[Saved data entries]
──────
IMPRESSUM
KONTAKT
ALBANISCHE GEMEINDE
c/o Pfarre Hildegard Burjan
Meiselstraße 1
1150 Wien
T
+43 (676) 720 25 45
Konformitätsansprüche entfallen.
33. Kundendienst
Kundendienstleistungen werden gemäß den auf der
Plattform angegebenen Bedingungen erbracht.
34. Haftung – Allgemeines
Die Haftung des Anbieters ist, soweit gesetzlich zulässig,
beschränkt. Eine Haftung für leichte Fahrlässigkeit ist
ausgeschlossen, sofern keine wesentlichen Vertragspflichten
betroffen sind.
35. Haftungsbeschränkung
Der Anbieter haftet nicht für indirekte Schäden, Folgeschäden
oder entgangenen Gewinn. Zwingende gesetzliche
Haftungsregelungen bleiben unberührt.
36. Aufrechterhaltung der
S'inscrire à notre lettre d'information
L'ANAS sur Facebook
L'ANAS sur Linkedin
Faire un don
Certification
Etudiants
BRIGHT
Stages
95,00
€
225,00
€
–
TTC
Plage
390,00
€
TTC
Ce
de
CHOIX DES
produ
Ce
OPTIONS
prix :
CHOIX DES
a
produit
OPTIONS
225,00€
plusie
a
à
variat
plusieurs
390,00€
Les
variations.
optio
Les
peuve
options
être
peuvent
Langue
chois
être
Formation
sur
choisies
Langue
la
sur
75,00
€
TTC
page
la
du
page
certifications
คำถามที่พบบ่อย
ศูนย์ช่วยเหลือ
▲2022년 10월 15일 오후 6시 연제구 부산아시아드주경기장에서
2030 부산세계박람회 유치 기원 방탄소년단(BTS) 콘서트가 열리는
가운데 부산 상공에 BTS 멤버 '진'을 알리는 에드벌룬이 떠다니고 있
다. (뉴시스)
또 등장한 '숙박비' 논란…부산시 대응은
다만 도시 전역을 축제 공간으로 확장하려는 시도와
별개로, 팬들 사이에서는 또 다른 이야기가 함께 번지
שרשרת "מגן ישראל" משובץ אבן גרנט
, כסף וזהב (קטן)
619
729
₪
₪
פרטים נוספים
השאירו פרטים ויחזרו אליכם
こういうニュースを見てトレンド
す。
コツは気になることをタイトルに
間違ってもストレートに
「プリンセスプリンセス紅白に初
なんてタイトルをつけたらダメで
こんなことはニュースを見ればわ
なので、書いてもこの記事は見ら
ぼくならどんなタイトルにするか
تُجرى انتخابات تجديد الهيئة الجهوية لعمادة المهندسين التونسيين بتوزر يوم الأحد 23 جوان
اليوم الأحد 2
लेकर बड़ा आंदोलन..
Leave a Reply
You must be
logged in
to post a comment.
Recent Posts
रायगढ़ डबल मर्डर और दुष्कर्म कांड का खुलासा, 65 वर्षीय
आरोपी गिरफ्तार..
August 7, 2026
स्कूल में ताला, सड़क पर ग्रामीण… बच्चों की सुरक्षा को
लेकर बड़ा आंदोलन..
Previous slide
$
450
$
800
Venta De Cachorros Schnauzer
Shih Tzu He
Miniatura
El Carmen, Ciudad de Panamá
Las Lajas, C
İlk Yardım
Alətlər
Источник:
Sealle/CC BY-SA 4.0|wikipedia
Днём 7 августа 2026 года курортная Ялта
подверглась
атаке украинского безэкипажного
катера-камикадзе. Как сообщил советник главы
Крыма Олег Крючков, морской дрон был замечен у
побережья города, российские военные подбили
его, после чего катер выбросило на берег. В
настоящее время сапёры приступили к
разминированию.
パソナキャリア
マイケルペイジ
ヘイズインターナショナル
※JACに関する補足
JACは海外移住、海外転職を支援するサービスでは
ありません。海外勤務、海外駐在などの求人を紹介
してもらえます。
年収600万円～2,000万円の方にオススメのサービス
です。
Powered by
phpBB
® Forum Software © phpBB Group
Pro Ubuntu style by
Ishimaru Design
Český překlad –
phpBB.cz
──────
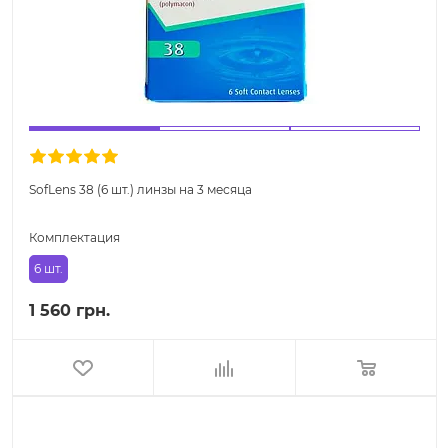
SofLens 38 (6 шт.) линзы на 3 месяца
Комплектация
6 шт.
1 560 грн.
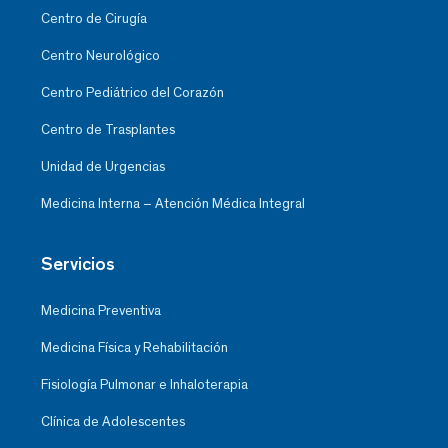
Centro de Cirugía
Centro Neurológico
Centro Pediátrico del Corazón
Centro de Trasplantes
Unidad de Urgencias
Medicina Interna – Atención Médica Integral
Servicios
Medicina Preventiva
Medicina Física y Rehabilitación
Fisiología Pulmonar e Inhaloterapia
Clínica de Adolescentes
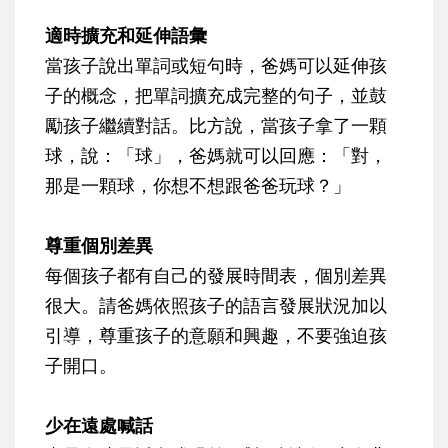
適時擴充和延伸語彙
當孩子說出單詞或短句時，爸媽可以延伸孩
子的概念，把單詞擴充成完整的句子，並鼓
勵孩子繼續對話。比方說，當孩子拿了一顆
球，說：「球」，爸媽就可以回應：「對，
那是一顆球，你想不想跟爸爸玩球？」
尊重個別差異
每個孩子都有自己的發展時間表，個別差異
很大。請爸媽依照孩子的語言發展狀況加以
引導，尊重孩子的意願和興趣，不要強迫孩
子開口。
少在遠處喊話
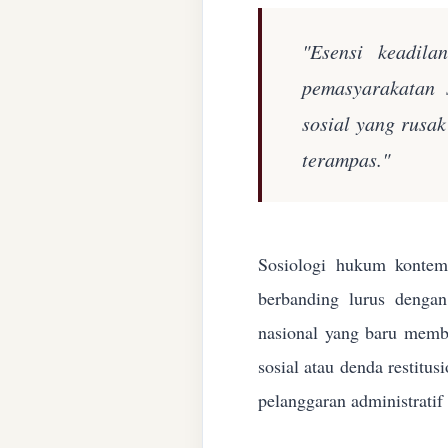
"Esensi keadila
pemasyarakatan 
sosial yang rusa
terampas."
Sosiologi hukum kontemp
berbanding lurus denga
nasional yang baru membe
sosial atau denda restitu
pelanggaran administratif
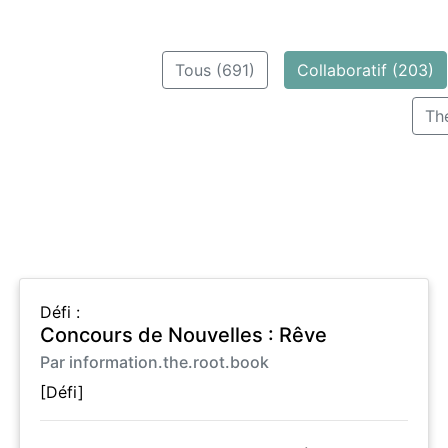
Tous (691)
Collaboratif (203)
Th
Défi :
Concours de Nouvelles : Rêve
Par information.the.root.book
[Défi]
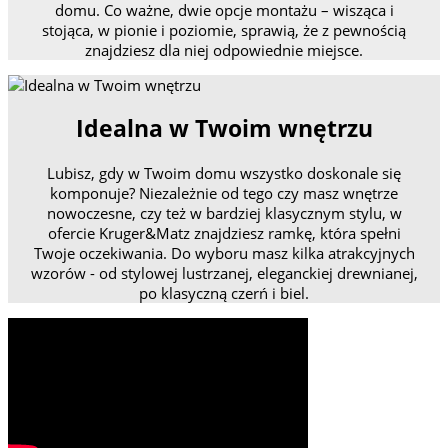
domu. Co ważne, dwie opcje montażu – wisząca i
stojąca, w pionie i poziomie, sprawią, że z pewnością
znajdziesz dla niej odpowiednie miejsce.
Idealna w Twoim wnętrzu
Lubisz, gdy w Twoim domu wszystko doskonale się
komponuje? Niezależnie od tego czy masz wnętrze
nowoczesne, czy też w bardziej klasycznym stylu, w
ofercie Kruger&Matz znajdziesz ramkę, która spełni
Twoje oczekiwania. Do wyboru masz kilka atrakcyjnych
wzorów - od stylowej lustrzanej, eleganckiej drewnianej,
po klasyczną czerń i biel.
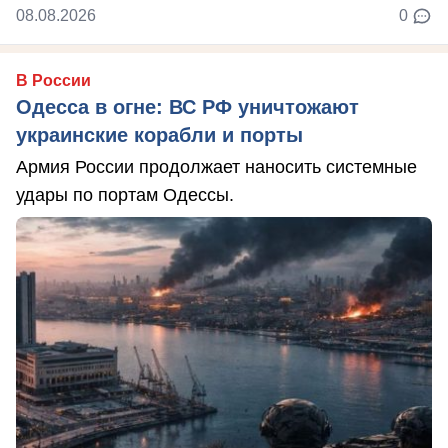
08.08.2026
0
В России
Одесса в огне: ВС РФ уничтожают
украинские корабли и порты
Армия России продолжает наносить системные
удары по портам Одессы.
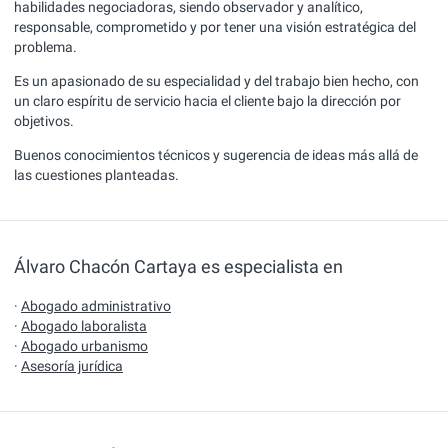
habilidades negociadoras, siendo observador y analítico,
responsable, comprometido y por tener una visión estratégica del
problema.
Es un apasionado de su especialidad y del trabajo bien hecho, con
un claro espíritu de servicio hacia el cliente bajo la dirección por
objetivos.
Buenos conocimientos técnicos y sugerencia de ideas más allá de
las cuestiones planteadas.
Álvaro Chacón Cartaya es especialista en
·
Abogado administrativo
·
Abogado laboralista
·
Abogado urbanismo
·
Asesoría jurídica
──────
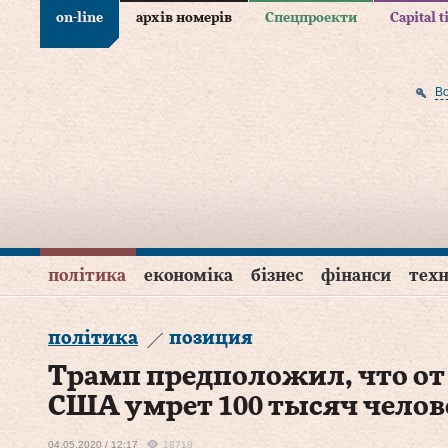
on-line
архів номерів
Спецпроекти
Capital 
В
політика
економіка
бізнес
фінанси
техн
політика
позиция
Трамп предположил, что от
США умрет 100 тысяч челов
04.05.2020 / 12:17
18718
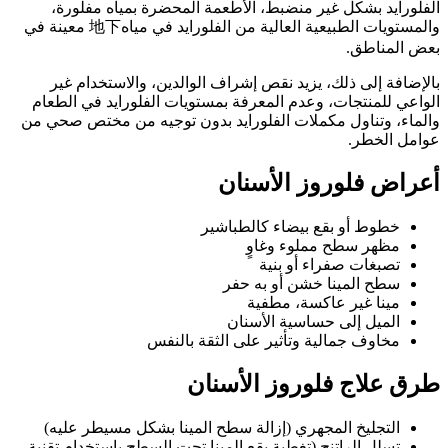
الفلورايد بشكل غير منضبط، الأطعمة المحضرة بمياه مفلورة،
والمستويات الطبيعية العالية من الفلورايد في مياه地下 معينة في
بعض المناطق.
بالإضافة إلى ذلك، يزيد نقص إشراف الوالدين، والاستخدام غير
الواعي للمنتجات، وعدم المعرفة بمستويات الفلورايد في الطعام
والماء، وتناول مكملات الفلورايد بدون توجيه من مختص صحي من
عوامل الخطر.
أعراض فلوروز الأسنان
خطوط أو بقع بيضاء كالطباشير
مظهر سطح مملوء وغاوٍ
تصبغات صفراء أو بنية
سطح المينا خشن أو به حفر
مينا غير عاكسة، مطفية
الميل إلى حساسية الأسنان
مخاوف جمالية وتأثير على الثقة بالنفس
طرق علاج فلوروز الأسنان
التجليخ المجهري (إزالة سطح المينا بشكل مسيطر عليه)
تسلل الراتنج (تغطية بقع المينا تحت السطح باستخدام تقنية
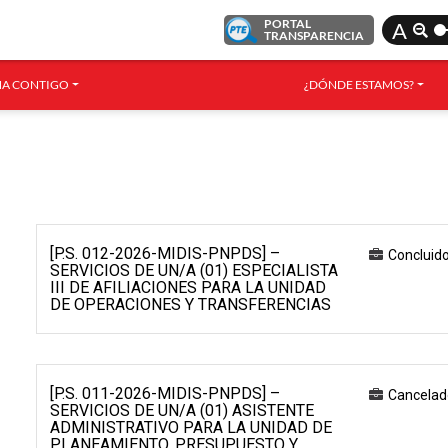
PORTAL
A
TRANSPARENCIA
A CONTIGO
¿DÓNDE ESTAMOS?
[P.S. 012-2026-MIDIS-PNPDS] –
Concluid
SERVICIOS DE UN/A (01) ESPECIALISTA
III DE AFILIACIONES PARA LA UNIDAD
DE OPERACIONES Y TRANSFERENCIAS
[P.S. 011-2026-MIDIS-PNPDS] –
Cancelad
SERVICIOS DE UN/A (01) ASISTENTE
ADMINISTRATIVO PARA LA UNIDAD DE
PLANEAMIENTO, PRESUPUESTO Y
──────
# TASK STATEMENT
Put the lines from the one containing "الفلورايد بشكل غير" through the one containing "عوامل الخطر." into a JSON list of strings, one string per line, leaving out blank lines.

# PROBLEM SOLUTION
[
  "الفلورايد بشكل غير منضبط، الأطعمة المحضرة بمياه مفلورة،",
  "والمستويات الطبيعية العالية من الفلورايد في مياه地下 معينة في",
  "بعض المناطق.",
  "بالإضافة إلى ذلك، يزيد نقص إشراف الوالدين، والاستخدام غير",
  "الواعي للمنتجات، وعدم المعرفة بمستويات الفلورايد في الطعام",
  "والماء، وتناول مكملات الفلورايد بدون توجيه من مختص صحي من",
  "عوامل الخطر."
]